▸ **EXERCISE INSTRUCTIONS**
A complete answer retypes each of the records below precisely and includes none of the pictures.

▸ **EXERCISE MATERIAL**
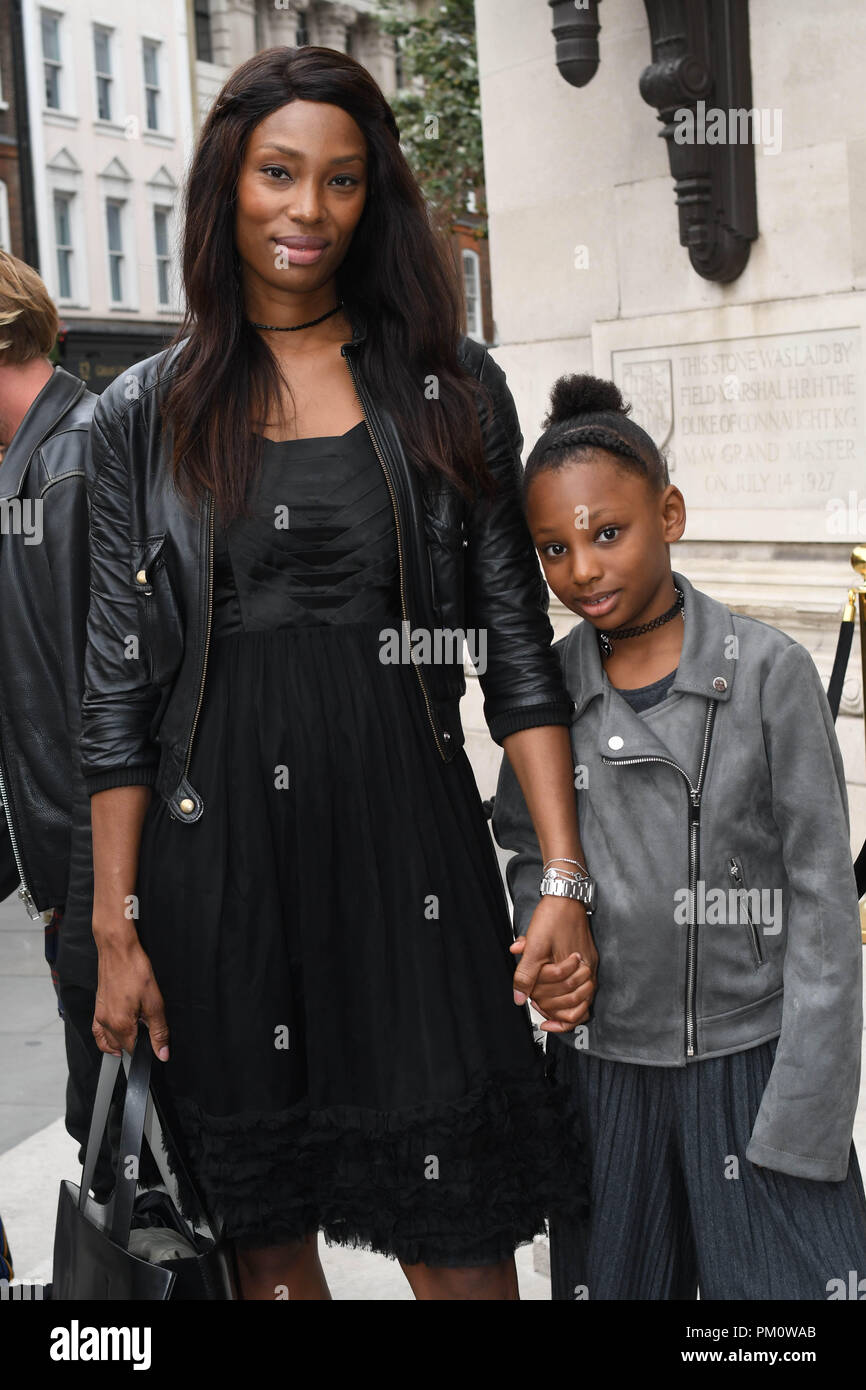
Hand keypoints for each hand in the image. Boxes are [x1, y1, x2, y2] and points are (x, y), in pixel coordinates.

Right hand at [92, 929, 169, 1060]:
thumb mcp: (155, 1003)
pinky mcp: (98, 1007)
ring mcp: (100, 1016)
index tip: (155, 1040)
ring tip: (136, 1034)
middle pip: (121, 1046)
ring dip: (121, 1042)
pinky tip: (115, 1036)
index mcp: (120, 1025)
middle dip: (136, 1043)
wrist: (119, 951)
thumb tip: (162, 1053)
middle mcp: (106, 1023)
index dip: (147, 1048)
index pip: (133, 1050)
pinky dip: (105, 1039)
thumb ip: (159, 1031)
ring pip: (109, 1041)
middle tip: (148, 1029)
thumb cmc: (135, 971)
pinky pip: (98, 1031)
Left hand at [510, 896, 597, 1031]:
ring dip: (562, 1004)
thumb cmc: (552, 917)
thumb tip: (519, 999)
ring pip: (583, 1000)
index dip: (552, 1014)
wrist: (565, 895)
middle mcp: (588, 970)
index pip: (571, 1008)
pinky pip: (584, 987)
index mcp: (577, 970)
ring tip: (544, 1004)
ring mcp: (590, 965)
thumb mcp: (534, 947)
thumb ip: (526, 975)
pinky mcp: (588, 960)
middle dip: (554, 1008)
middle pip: (576, 1006)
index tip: (537, 1011)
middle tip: (536, 1005)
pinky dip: (570, 995)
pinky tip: (555, 993)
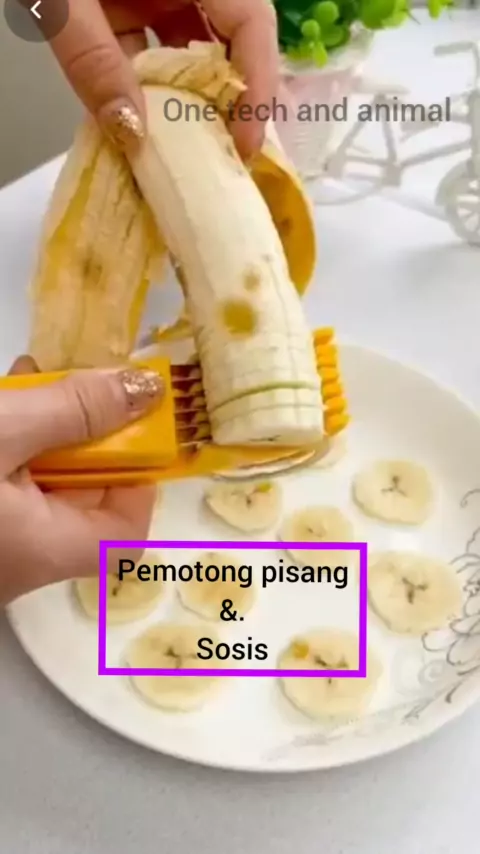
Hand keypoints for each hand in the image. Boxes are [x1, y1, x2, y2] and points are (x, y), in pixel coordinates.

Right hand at [0, 356, 163, 606]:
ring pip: (42, 490)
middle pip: (85, 504)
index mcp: (47, 550)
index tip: (124, 424)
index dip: (137, 476)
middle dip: (84, 439)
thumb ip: (74, 410)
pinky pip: (9, 490)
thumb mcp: (3, 432)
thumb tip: (148, 389)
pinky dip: (13, 448)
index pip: (129, 529)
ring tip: (27, 383)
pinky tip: (4, 406)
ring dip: (44, 435)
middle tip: (70, 384)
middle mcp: (24, 561)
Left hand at [49, 0, 278, 158]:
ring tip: (188, 153)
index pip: (250, 19)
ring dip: (192, 101)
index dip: (256, 83)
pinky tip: (145, 128)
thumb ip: (94, 60)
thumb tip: (132, 134)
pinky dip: (152, 89)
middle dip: (232, 101)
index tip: (244, 143)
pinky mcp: (134, 2)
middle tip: (227, 157)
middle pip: (233, 40)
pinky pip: (157, 48)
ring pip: (196, 49)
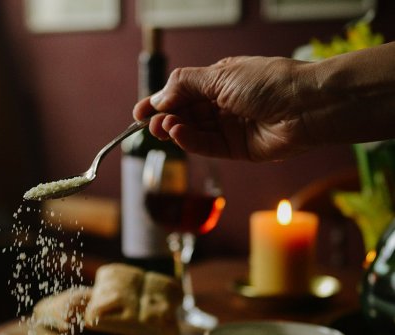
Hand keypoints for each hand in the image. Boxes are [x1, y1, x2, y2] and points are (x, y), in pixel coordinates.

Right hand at [133, 55, 318, 161]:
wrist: (305, 107)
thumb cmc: (269, 82)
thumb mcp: (220, 76)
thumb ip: (186, 86)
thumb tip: (160, 96)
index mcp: (221, 80)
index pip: (182, 92)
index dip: (159, 101)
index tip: (138, 112)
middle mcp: (224, 104)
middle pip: (185, 113)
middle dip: (164, 118)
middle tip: (148, 125)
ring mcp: (230, 127)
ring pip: (194, 131)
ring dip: (176, 130)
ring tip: (164, 128)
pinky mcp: (236, 149)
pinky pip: (208, 146)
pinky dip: (191, 141)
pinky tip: (179, 134)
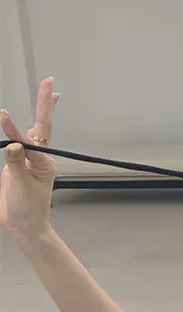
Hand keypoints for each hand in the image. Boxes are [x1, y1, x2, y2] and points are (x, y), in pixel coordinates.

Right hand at [0, 72, 58, 258]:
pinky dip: (18, 128)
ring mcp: (28, 160)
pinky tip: (20, 120)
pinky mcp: (17, 164)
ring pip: (32, 131)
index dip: (16, 130)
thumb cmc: (27, 212)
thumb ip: (16, 166)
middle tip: (49, 82)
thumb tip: (13, 145)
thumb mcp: (21, 189)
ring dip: (41, 110)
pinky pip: (18, 142)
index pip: (30, 141)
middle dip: (44, 104)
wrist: (23, 229)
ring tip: (49, 90)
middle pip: (41, 127)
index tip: (3, 117)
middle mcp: (39, 158)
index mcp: (44, 164)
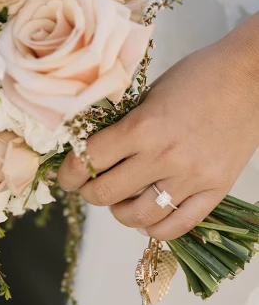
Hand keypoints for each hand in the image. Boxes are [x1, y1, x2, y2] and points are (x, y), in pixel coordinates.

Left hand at [57, 14, 258, 239]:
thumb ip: (125, 124)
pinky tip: (147, 218)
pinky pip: (178, 226)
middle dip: (88, 193)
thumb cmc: (198, 75)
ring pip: (139, 217)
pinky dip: (155, 228)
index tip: (64, 176)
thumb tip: (94, 149)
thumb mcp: (150, 93)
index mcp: (142, 127)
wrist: (249, 76)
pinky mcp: (216, 189)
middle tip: (87, 187)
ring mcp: (191, 177)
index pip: (88, 161)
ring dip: (119, 213)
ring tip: (118, 202)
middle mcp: (163, 156)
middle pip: (107, 194)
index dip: (68, 173)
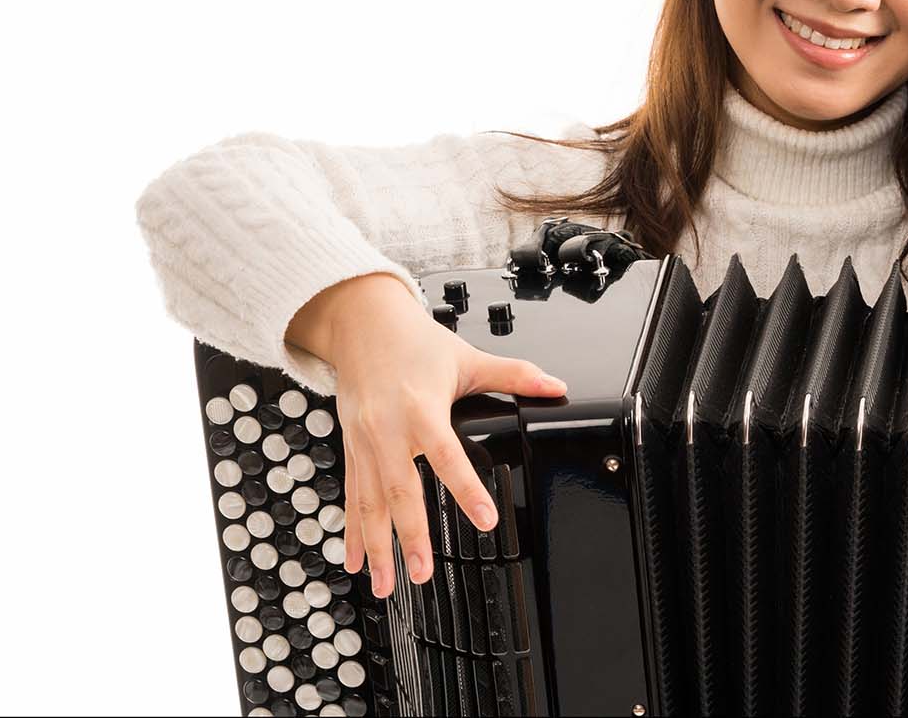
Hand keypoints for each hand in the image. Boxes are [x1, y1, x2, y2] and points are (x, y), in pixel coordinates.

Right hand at [291, 273, 567, 597]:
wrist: (361, 323)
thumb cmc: (415, 342)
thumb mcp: (468, 356)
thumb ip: (514, 375)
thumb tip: (556, 386)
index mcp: (421, 407)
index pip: (447, 455)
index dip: (467, 488)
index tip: (486, 520)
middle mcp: (387, 429)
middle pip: (400, 490)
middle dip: (410, 536)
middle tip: (422, 573)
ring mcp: (364, 442)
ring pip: (369, 502)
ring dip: (375, 547)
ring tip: (383, 585)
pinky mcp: (351, 448)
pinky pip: (351, 495)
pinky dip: (352, 530)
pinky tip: (354, 560)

▸ **REPLY**
Hand keypoints for each hand in the image. Boxes are [x1, y1, x2, y2] and points are (x, y), in pixel coordinates.

Right hand at [92, 929, 169, 1060]:
thumb mcp: (155, 1003)
pinky mcp: (98, 1007)
ring mcp: (100, 1016)
index tip: (155, 1040)
ring tip: (136, 1034)
middle pip: (121, 1046)
ring dip: (121, 1042)
pinky tip: (115, 1036)
index mcp: (120, 1025)
middle dip: (136, 1043)
wrist: (119, 951)
thumb tip: (162, 1053)
middle mcp: (106, 1023)
index dip: (147, 1048)
index pip: (133, 1050)
pinky dip: (105, 1039)
thumb ip: (159, 1031)
ring pip: (109, 1041)
middle tip: (148, 1029)
thumb cmc: (135, 971)
pinky pip: (98, 1031)
Left hand at [510, 896, 597, 1031]:
ring dip: (562, 1004)
thumb cmc: (552, 917)
thumb tip: (519, 999)
ring pip: (583, 1000)
index dip: (552, 1014)
wrist: (565, 895)
middle mcp: (588, 970)
index pip: (571, 1008)
pinky pip: (584, 987)
index mcp: (577, 970)
ring tip: (544, 1004)
ring mcp: (590, 965)
thumb mcp: (534, 947)
thumb ip: (526, 975)
pinky mcp: (588, 960)
middle dip: (554, 1008)
middle pip: (576, 1006)
index tip: (537, 1011)
middle tip: (536, 1005)
pinky dip: (570, 995)
pinky tip: (555, 993)
Hand keypoints for each hand in the image. Boxes are [x1, y1, x2, y2] and points are (x, y), in pixel coordinates.

Right hand at [0, 356, 163, 606]:
ring pip: (42, 490)
middle pip: (85, 504)
index mcp: (47, 550)
index tip: (124, 424)
index dip: (137, 476)
middle dip: (84, 439)
thumb ip: (74, 410)
pinky pip: (9, 490)
thumb mcp: (3, 432)
thumb tip: (148, 389)
pinky dip: (13, 448)
index pip: (129, 529)
ring tip: (27, 383)
pinky tip: (4, 406)
ring dip: (44, 435)
middle tip: (70, 384)
middle mcp: (24, 561)
Left hand at [49, 0, 278, 158]:
ring tip: (188, 153)
index pip: (250, 19)
ring dip: (192, 101)
index dip: (256, 83)
pinky tip: (145, 128)
thumb ip: (94, 60)
thumb tip: (132, 134)
pinky dip: (152, 89)
middle dip: (232, 101)
index tip: (244, 143)
pinky mcp: (134, 2)
middle tip: (227, 157)
middle pip: (233, 40)
pinky pip: (157, 48)
ring pip: (196, 49)
Hand keypoints for each hand in the image. Boxes are [x1, y1, x2, y2] and points are (x, y), in pixel coordinates.

Right hand at [133, 55, 318, 161]:
wrist: (305, 107)
thumb cmc: (269, 82)
thumb mcp: (220, 76)
thumb ip: (186, 86)
thumb tip: (160, 96)
index mcp: (221, 80)
index pip: (182, 92)
index dip: (159, 101)
index tip: (138, 112)
middle mcp: (224, 104)
middle pip: (185, 113)
middle dip: (164, 118)
middle tip: (148, 125)
ring mcp: (230, 127)
ring pip: (194, 131)
ring dip: (176, 130)
ring tip: (164, 128)
pinky mcp: (236, 149)
pinky pip: (208, 146)
pinky dip: (191, 141)
pinky tip: (179, 134)
Hand keypoints for each hand in the image. Boxes are [x1, y1, x2, y2] and points are (x, y), in pixel coordinates.

Right hand at [0, 72, 58, 258]:
pinky dip: (18, 128)
ring mcp: (28, 160)
pinky tip: (20, 120)
pinky mcp: (17, 164)
ring pip: (32, 131)
index dip: (16, 130)
thumb cmc: (27, 212)
thumb ip: (16, 166)
middle tip: (49, 82)
thumb tip: (13, 145)
thumb mcp: (21, 189)
ring dip: (41, 110)
pinky pip: (18, 142)
index pip: (30, 141)
middle dip: (44, 104)
wrist: (23, 229)
ring tip: (49, 90)
middle pip: (41, 127)
index tip: (3, 117)
middle mcp: (39, 158)
index mcp: (44, 164)
Hand keypoints for each hand in the image. Boxes are [x1, y1, x2, y2] and points are (x, y), in pixel coordinates.

Left hand at [57, 14, 258, 239]:
thumb ip: (125, 124)
pinky tip: (147, 218)
pinky pip: (178, 226)
middle dip: (88, 193)
thumb cmc: (198, 75)
ring pip: (139, 217)
pinky dip: (155, 228)
index tip: (64, 176)
thumb tip: (94, 149)
thumb mcp: (150, 93)
index mcp: (142, 127)
wrist: (249, 76)
pinky mcp: (216, 189)
middle tip: (87, 187)
ring mcp: (191, 177)
index pip: (88, 161)
ring dip: (119, 213)
ring tip: (118, 202)
middle mcp: (163, 156)
middle pip: (107, 194)
index dip: (68, 173)
Hand keypoints for each hand in the image. Boxes are [x1, y1, x2, y2] and points are (x, y), in pixel coordinates.

Right hand at [291, 273, 567, 597]:
wrist: (361, 323)
thumb cmc: (415, 342)
thumb mcp: (468, 356)
thumb ip: (514, 375)
thumb tip: (556, 386)
index mcp: (421, 407)
index pip: (447, 455)
index dip: (467, 488)
index tip: (486, 520)
middle mcp: (387, 429)
middle pip: (400, 490)
middle dip: (410, 536)
middle tip: (422, 573)
ring mcp: (364, 442)
ring pip: (369, 502)
ring dip: (375, 547)
ring tip: (383, 585)
pinky mcp: (351, 448)
pinky pip: (351, 495)
pinky dip: (352, 530)
pinky tip: (354, 560)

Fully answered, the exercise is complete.